Provincial / State sides
- Years: Team / Apps / (Points)
- Poverty Bay
- -: Waikato
- -: Bay of Plenty
- –: King Country

Coaching career
- Years: Team
- 2006-07: Hillhead Jordanhill RFC
- 2007: Biggar RFC

= Aaron Collins (rugby union) =

New Zealand rugby union player (born 1971)

Aaron Collins (born 25 June 1971 in New Zealand) is a New Zealand rugby union player and now coach. He normally played at the Centre position; and previously played for Glasgow Warriors and Glasgow Academicals and West of Scotland.

==Rugby Union career==

===Amateur career===

By virtue of a grandfather born in Blackburn, West Lothian - Aaron Collins was Scottish-Qualified - and in 1994 he was also playing in Scotland for Glasgow Academicals.

He played for amateur side West of Scotland in 1997 and 1998

He was back playing with West of Scotland in 2002.

He played again for Glasgow Accies in a memorial match for Gordon Mackay in 2012.

Collins played for Oban Lorne RFC in the 2014-15 season.

===Provincial and professional career===

Aaron represented Waikato province against the British and Irish Lions in 1993. At the time Collins was playing for Hamilton Old Boys. Collins is one of the select players to have played for four New Zealand provinces: Poverty Bay, Waikato, Bay of Plenty and King Country. He played in New Zealand between 1991 and 1997.

He was called up by Glasgow Warriors in the 1997–98 and 1998-99 season. He was on the bench for the professional provincial side on 4 January 1988 in a Scottish Inter-District Championship match against Caledonia Reds. He played in the Heineken Cup for Glasgow in the 1998-99 season against Pontypridd RFC. He also played in some of Glasgow's Welsh matches in the WRU Challenge Cup of the 1998-99 season.
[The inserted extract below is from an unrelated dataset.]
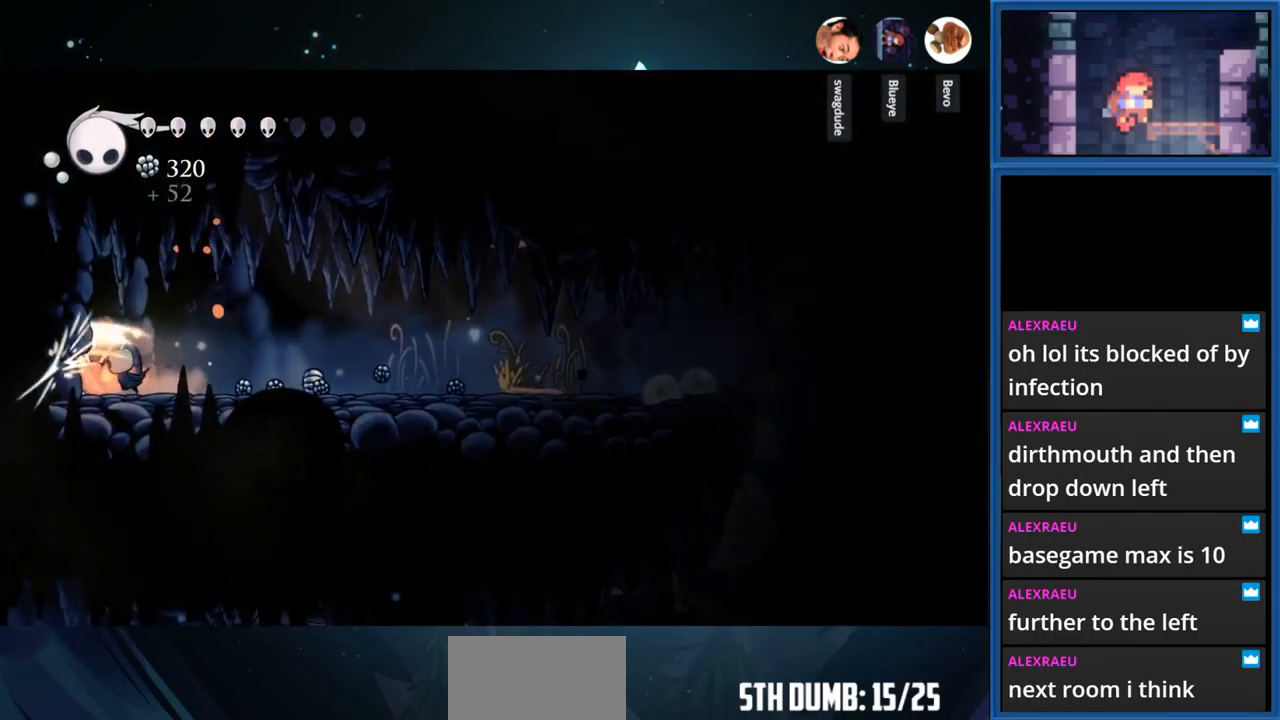
{"buttons": [], "right_stick": "center", "events": [[133, "SQUARE", "up"], [267, "SQUARE", "down"], [450, "SQUARE", "up"], [484, "DPAD_LEFT", "up"]]}
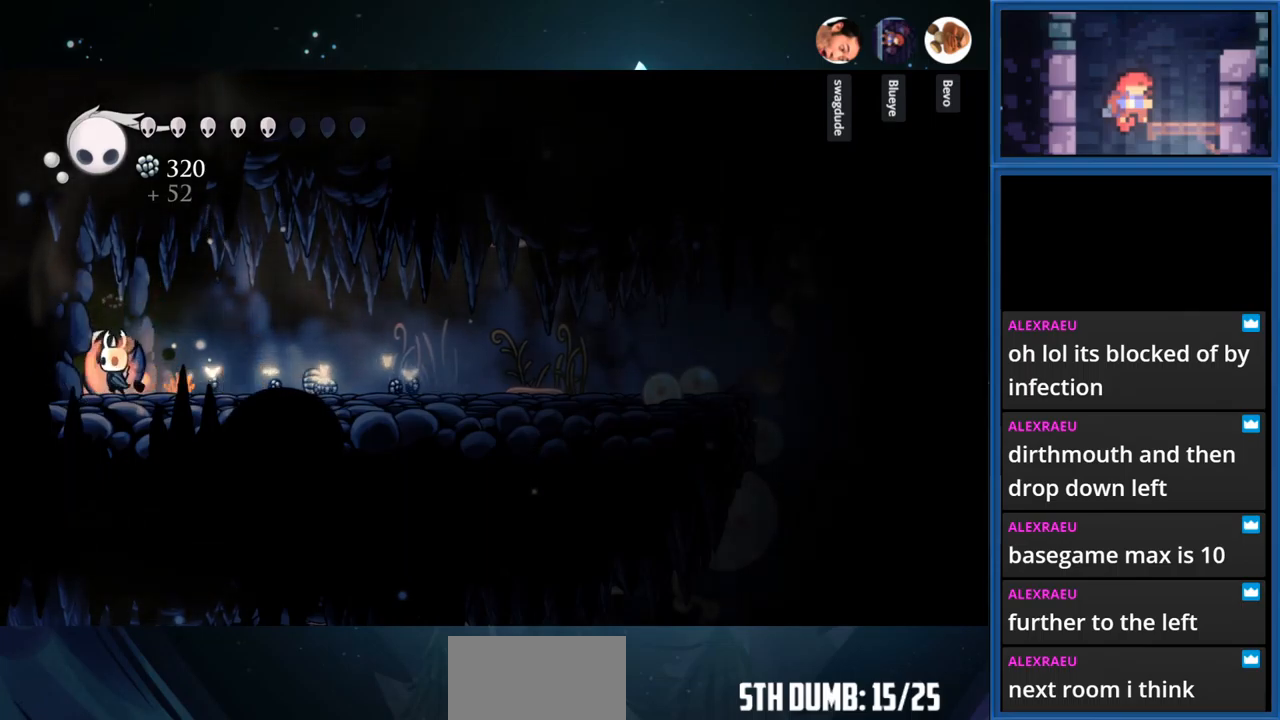
{"buttons": ["SQUARE", "DPAD_UP"], "right_stick": "center", "events": [[84, "DPAD_RIGHT", "down"], [117, "CROSS", "down"], [417, "CROSS", "up"], [417, "SQUARE", "down"], [450, "DPAD_UP", "down"], [467, "DPAD_RIGHT", "up"]]}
Collins also played for Harlequins in England.

===International career===

He was to play for a Scotland Sevens side named Rugby Ecosse in 1998 in the Air France International Sevens scoring a try against Argentina Sevens side.

===Coaching career===

He coached Hillhead Jordanhill in the 2006-07 season.

Collins became coach of Biggar RFC in 2007.

==Family==

His father John Collins was an All Black in 1964.